Save the Prisoner Hackerrank problem solution coderinme

solution of Save the Prisoner hackerrank Problem

A jail has N prisoners, and each prisoner has a unique id number, S, ranging from 1 to N. There are M sweets that must be distributed to the prisoners.

The jailer decides the fairest way to do this is by sitting the prisoners down in a circle (ordered by ascending S), and then, starting with some random S, distribute one candy at a time to each sequentially numbered prisoner until all M candies are distributed. For example, if the jailer picks prisoner S=2, then his distribution order would be (2,3,4,5,…,n-1, n, 1,2,3,4,…) until all M sweets are distributed.

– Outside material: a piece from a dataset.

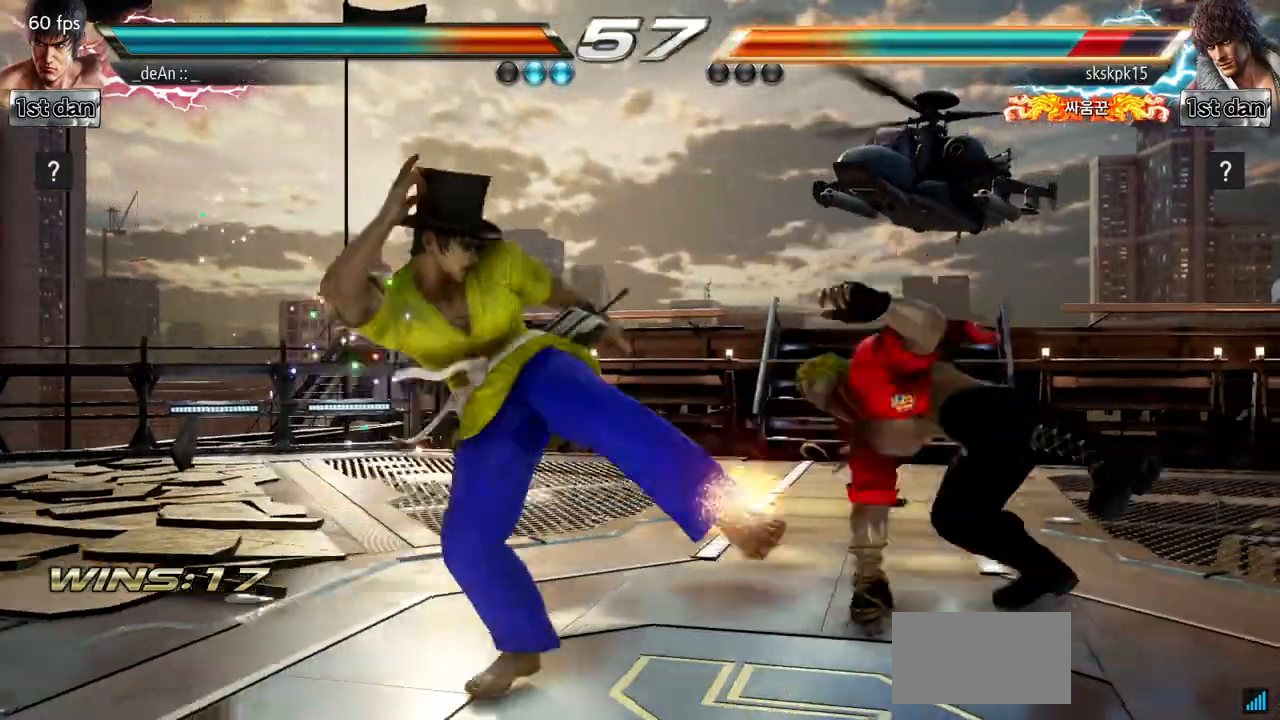
{"buttons": [], "left_stick": "down-right", "events": [[317, "left_stick", "down-right"], [351, "CIRCLE", "down"], [351, "CROSS", "down"], [451, "CIRCLE", "up"], [467, "CROSS", "up"]]}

But wait—there’s a catch—the very last sweet is poisoned! Can you find and print the ID number of the last prisoner to receive a sweet so he can be warned?
Input Format

The first line contains an integer, T, denoting the number of test cases.
The T subsequent lines each contain 3 space-separated integers:
N(the number of prisoners), M(the number of sweets), and S(the prisoner ID), respectively.

Constraints
1<=T<=100
1<=N<=10^9
1<=M<=10^9
1<=S<=10^9

Output Format

For each test case, print the ID number of the prisoner who receives the poisoned sweet on a new line.

Sample Input

1
5 2 1
Sample Output

2
Explanation

There are N=5 prisoners and S=2 sweets. Distribution starts at ID number S=1, so prisoner 1 gets the first sweet and prisoner 2 gets the second (last) sweet. Thus, we must warn prisoner 2 about the poison, so we print 2 on a new line.


How we can solve it

In this problem, we need to determine the ID of last prisoner which can be done by moving M-1 steps further from S.
ID of last prisoner= (M-1+S)
Since we are moving in a circle so we need to take mod of this summation with N.
Because the ID starts from 1, so the ID of last prisoner= (M – 1 + S – 1) % N + 1)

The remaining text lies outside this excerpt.